Sit-in le 12 juin devant le Palais du peuple
La deuxième action sera un sit-in le vendredi 12 juin prochain sur l’esplanade du Palais du peuple à Kinshasa. « Nous en appelons à une grande mobilisation du peuple congolais pour venir démontrer à ces parlementaires qu’ils sont aujourd’hui devenus les complices de l’entreprise initiée par Monsieur Tshisekedi » a déclaré Delly Sesanga.
La manifestation vise à exprimer le rejet de ce que l’opposition qualifie de tentative de modification de la Constitution par le biais d’une future loi référendaire.
Une résistance qui monte contre la réforme
La C64 rassemble notamment Moïse Katumbi, Martin Fayulu, Jean-Marc Kabund, Augustin Matata Ponyo et Delly Sesanga. La coalition entend poursuivre sa campagne contre toute initiative visant à modifier l’actuelle Constitution.
Depuis l’appel lancé le 20 avril par l’Union sacrée de la Nation pour recueillir des propositions en vue d’une réforme constitutionnelle, les critiques pleuvent au sein de la classe politique congolaise. L’opposition qualifie cette initiative de « manœuvre de distraction face aux urgences sociales et sécuritaires du pays ».
Prince Epenge, porte-parole de la plateforme Lamuka, a comparé la démarche de la majorité présidentielle à une « dissidence institutionnelle » : « Autant le peuple a condamné la rébellion de l’AFC/M23, autant le peuple condamne la rébellion de l’Union sacrée contre la Constitution ».

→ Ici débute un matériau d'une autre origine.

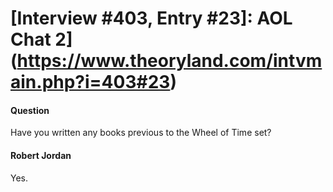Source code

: # [Interview #403, Entry #23]: AOL Chat 2](https://www.theoryland.com/intvmain.php?i=403#23)

#### Question

Have you written any books previous to the Wheel of Time set?

#### Robert Jordan

Yes.

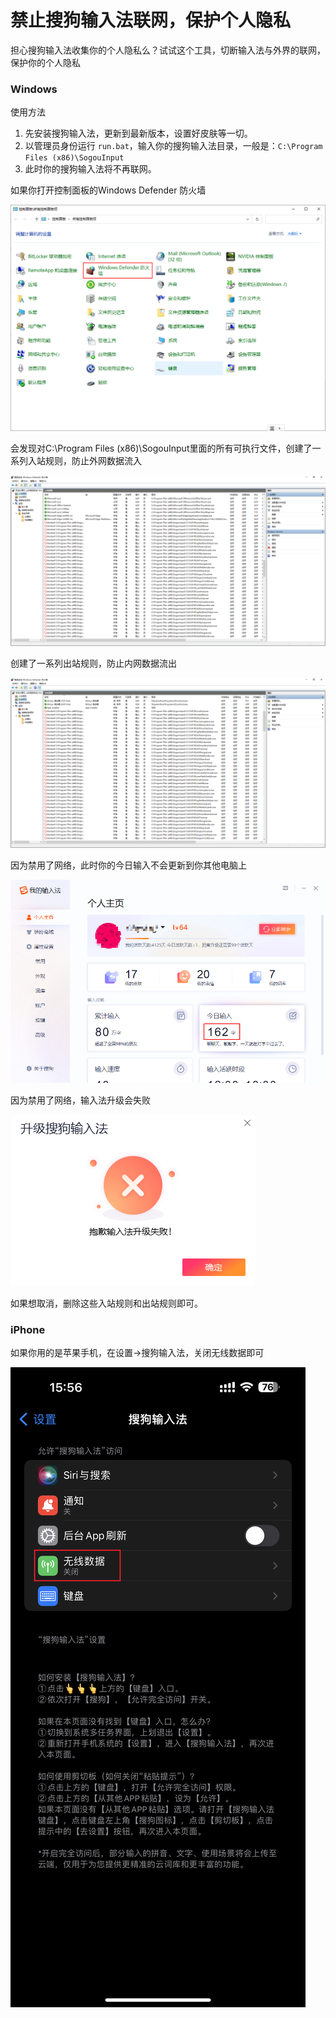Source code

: # 禁止搜狗输入法联网，保护个人隐私

担心搜狗输入法收集你的个人隐私么？试试这个工具，切断输入法与外界的联网，保护你的个人隐私



### Windows

使用方法

1. 先安装搜狗输入法，更新到最新版本，设置好皮肤等一切。
2. 以管理员身份运行 `run.bat`，输入你的搜狗输入法目录，一般是：`C:\Program Files (x86)\SogouInput`
3. 此时你的搜狗输入法将不再联网。



如果你打开控制面板的Windows Defender 防火墙

![](./.resource/control-panel.png)



会发现对C:\Program Files (x86)\SogouInput里面的所有可执行文件，创建了一系列入站规则，防止外网数据流入

![](./.resource/inbound.png)



创建了一系列出站规则，防止内网数据流出

![](./.resource/outbound.png)



因为禁用了网络，此时你的今日输入不会更新到你其他电脑上

![](./.resource/input-update-disabled.png)



因为禁用了网络，输入法升级会失败

![](./.resource/upgrade-disabled.png)





如果想取消，删除这些入站规则和出站规则即可。



### iPhone

如果你用的是苹果手机，在设置->搜狗输入法，关闭无线数据即可

![](./.resource/iOS.PNG)


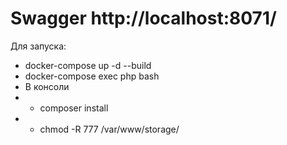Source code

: # Swagger http://localhost:8071/

Для запуска:
* docker-compose up -d --build
* docker-compose exec php bash
* В консоли
* * composer install
* * chmod -R 777 /var/www/storage/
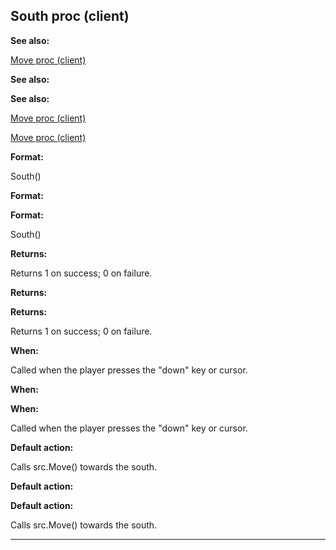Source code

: 

 South proc (client)
---------------------




**See also:** 


[Move proc (client)](#/client/proc/Move) 



**See also:** 

**See also:**

[Move proc (client)](#/client/proc/Move) 

[Move proc (client)](#/client/proc/Move)


**Format:** 


 South()
 


**Format:** 

**Format:**

 South()



**Returns:** 


 Returns 1 on success; 0 on failure.
 


**Returns:** 

**Returns:**

 Returns 1 on success; 0 on failure.



**When:** 


 Called when the player presses the "down" key or cursor.
 


**When:** 

**When:**

 Called when the player presses the "down" key or cursor.



**Default action:** 


 Calls src.Move() towards the south.
 


**Default action:** 

**Default action:**

 Calls src.Move() towards the south.



---


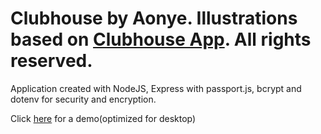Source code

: # Clubhouse by Aonye. Illustrations based on [Clubhouse App](https://www.clubhouse.com/). All rights reserved.

Application created with NodeJS, Express with passport.js, bcrypt and dotenv for security and encryption.

Click [here](https://ancient-beyond-68822.herokuapp.com/) for a demo(optimized for desktop)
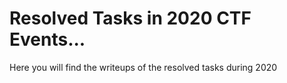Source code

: # Resolved Tasks in 2020 CTF Events...

Here you will find the writeups of the resolved tasks during 2020
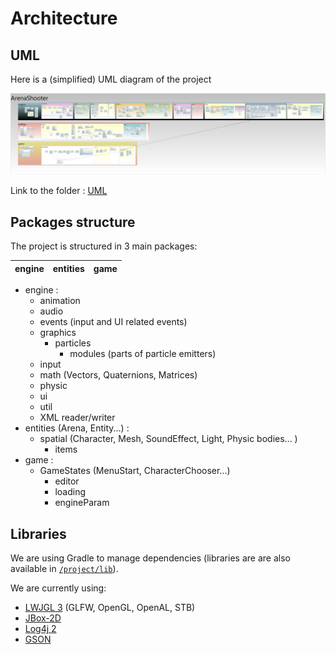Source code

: # Architecture

## UML

Here is a (simplified) UML diagram of the project

![Simplified UML](/uml/arenashooterUML.png)

Link to the folder : [UML](/uml/)


## Packages structure

The project is structured in 3 main packages:

| engine       |     entities     |        game |
| :------------ | :-------------: | -------------: |

* engine : 
  * animation 
  * audio 
  * events (input and UI related events)
  * graphics 
    * particles
      * modules (parts of particle emitters)
  * input 
  * math (Vectors, Quaternions, Matrices)
  * physic 
  * ui 
  * util 
  * XML reader/writer
* entities  (Arena, Entity...) : 
  * spatial (Character, Mesh, SoundEffect, Light, Physic bodies... )
    * items
* game : 
  * GameStates (MenuStart, CharacterChooser...)
    * editor
    * loading
    * engineParam

    
## Libraries
We are using Gradle to manage dependencies (libraries are are also available in [`/project/lib`](/project/lib)).

We are currently using:
* [LWJGL 3](https://www.lwjgl.org/) (GLFW, OpenGL, OpenAL, STB)
* [JBox-2D](https://github.com/jbox2d/jbox2d)
* [Log4j 2](https://logging.apache.org/log4j/2.x/)
* [GSON](https://github.com/google/gson)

Priorité aux urgences nationales
L’opposition martèle que les véritables priorités des Congolais se trouvent ailleurs que dans le changement des textes de lois. Parmi les défis urgents cités : la précarité sociale (accès à l’eau potable, à l’électricité, lutte contre la pauvreté), la crise humanitaire (sort des millions de déplacés internes dans l’Est du pays), et le manque de perspectives pour la jeunesse.
La Conférence épiscopale nationale du Congo (CENCO) a également exprimé son inquiétude, jugeant « hasardeux d’ouvrir » ce chapitre constitutionnel dans le contexte sécuritaire actuel.
Ces deux initiatives de la C64 traduisent la montée en puissance de la résistance au projet de changement constitutionnel, selon Martin Fayulu qui a présidé la conférence de presse.